### DOCUMENT SEGMENT
— BEGIN —
By Athman Amran and Wahome Thuku

Local Government Assistant Minister Lewis Nguyai met with top leaders of the Mungiki sect several times between January and March, 2008 attempting to be connected to President Mwai Kibaki and other top politicians.

The Kikuyu constituency MP said he met two Mungiki leaders referred to at the ICC court as Mr X and 12 in January at the Jacaranda Hotel, Nairobi, in January 2008.

“They told me it was most desirable to get to President Kibaki,” Nguyai told the court.

Nguyai told the court that if they could not get to the President they would then want to be connected to Deputy Prime Minister Uhuru Kenyatta, Environment Minister John Michuki or Internal Security Minister George Saitoti

“They told me I should specifically get Uhuru. They wanted to make contact with Uhuru Kenyatta,” Nguyai told the ICC when he was being led in his submission by Uhuru’s lead lawyer Steven Kay.

Nguyai said that although he did not connect them with Uhuru he gave them his telephone contact and got theirs after ascertaining that they were top leaders of the Mungiki sect.

“I met with them from January, February and March. I met with them eight times and were never in contact with Uhuru,” Nguyai told the court.

The two Mungiki leaders wanted to be connected to top leadership claiming that they had plans to end the violence that broke out after the 2007 General Election.

“They wanted money and resources and ammunition to fight those fighting the Kikuyu people,” Nguyai said.
— END —
### DATA LINES
— BEGIN —
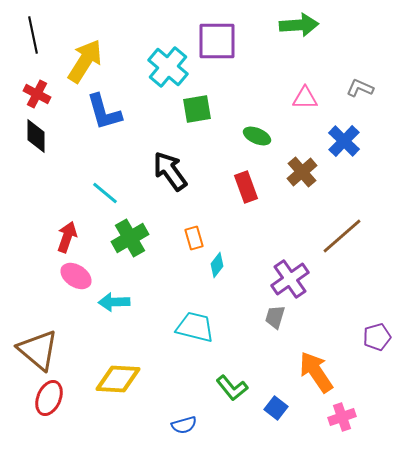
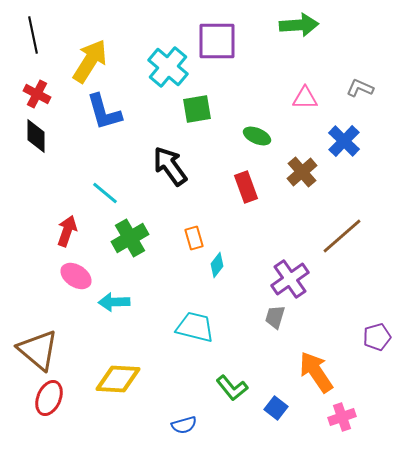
yellow arrow: moved 5 px right
black arrow: moved 5 px up
red arrow: moved 6 px up
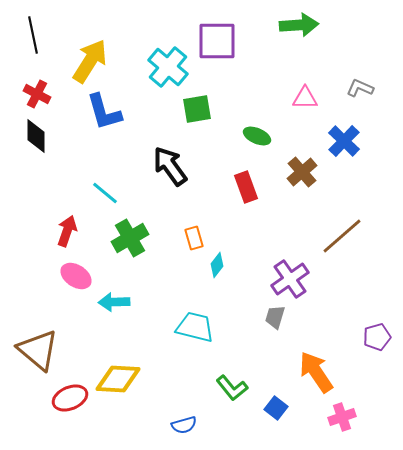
red ellipse: moved 21 px right; rotated 44 degrees clockwise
— END —
### GIVEN PROBLEM
Rewrite the news report on Nguyai's testimony starting at the words "The Kikuyu constituency" and ending after "in January 2008.", with "Jacaranda Hotel" changed to "Norfolk Hotel".

### SOLUTION TO THE EXERCISE
The Kikuyu constituency MP said he met two Mungiki leaders referred to at the ICC court as Mr X and 12 in January at the Norfolk Hotel, Nairobi, in January 2008.